Bergman: It’s not good enough to have masks in the U.S. or the Northern Hemisphere because these viruses don’t carry passports. We must make sure that the world has enough of this stuff. There’s a moral obligation but also a defense obligation.

DeVore: Any region can be a hot spot. You must identify those critical products like PPE that are likely to be needed in almost any global medical emergency. We think you need at least one domestic supplier and three global suppliers to have diversification and multiple avenues to get products.

It took three decades to move production offshore and it’s going to take some time and investment to bring it back.
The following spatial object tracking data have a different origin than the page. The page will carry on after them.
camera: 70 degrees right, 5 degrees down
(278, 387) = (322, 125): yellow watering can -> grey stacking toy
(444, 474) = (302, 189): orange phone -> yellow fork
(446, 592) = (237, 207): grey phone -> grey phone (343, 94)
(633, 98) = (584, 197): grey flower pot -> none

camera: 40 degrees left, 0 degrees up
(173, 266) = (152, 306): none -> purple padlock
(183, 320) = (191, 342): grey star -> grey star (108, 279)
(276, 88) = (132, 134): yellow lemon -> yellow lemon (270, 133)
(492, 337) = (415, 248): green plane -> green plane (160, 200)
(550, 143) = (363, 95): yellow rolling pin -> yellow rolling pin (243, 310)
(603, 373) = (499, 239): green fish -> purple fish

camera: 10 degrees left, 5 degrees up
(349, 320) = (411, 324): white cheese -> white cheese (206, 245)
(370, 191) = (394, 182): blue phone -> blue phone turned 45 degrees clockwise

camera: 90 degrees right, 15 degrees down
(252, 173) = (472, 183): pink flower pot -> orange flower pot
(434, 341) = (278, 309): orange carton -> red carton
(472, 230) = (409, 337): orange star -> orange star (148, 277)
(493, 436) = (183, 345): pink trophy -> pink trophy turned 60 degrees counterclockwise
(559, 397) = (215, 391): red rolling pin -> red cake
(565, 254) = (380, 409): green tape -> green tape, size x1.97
We are advocating for tax incentives, low interest and zero interest loans – things to incentivize domestic manufacturing.

Mills: It’s if anyone is willing to pay for manufacturing that’s not needed, but it may be needed once in a generation or a century. That’s a big, tough question. We need free trade.

Bergman: If we don’t deal with idle capacity, we won’t fix the supply chain.

DeVore: People will remember this forever and we will change the ways we run supply chain in this country for healthcare. Our member healthcare systems are saying they’ll provide a five- to six-year commitment to volume at a certain price range, driving more manufacturing and keeping the suppliers domestic at a market base price. They don’t want to go back to the old way because it’s been challenging.

Bergman: The only challenge is memory.

DeVore: It’s a fundamental shift. We’ll see but just like we learned with oil, if you have a dependence, you don’t have the flexibility you need.

Bergman: We need a plan. Government can be disruptive when it wants to use a different method like through the states. Government has good ideas, but it needs to work with the industry on using our channels.

DeVore: There were many ways that government had to protect the conversations and the information. So many federal agencies involved allowed the public and private entities to work together. FEMA did a great job. The CDC, FDA and HHS – together with all the suppliers, hospitals and GPOs – managed a diversified U.S. healthcare delivery system.

It’s critical that the stockpile is public and private.

Bergman: FEMA are heroes. When we had our product stuck in the ports in China – first because of logistics – they got on the phone. When China wanted to check products leaving, the U.S. diplomats dealt with us. Those were important steps to bring the product through the channel.

To listen to the panel in its entirety, contact HIDA at HIDA@hida.org.


EV Clarke, founder and CEO of Health Products Xchange, did not participate in the panel but provided The Journal of Healthcare Contracting with his view on the matter as well.

“We don’t know what the product needs will be in the next pandemic and we can’t stockpile everything. The virtual safety net through an open marketplace model that maximizes potential source is a critical part of what we can do to transform the supply chain post-COVID to create the virtual stockpile,” Clarke said.

Health Products Xchange builds a virtual network by finding new trading partners to buy, sell, trade, share and donate through the HPXConnect-ed Supply Chain. The virtual network allows shared inventory visibility, secure access to products and a view of all supply sources.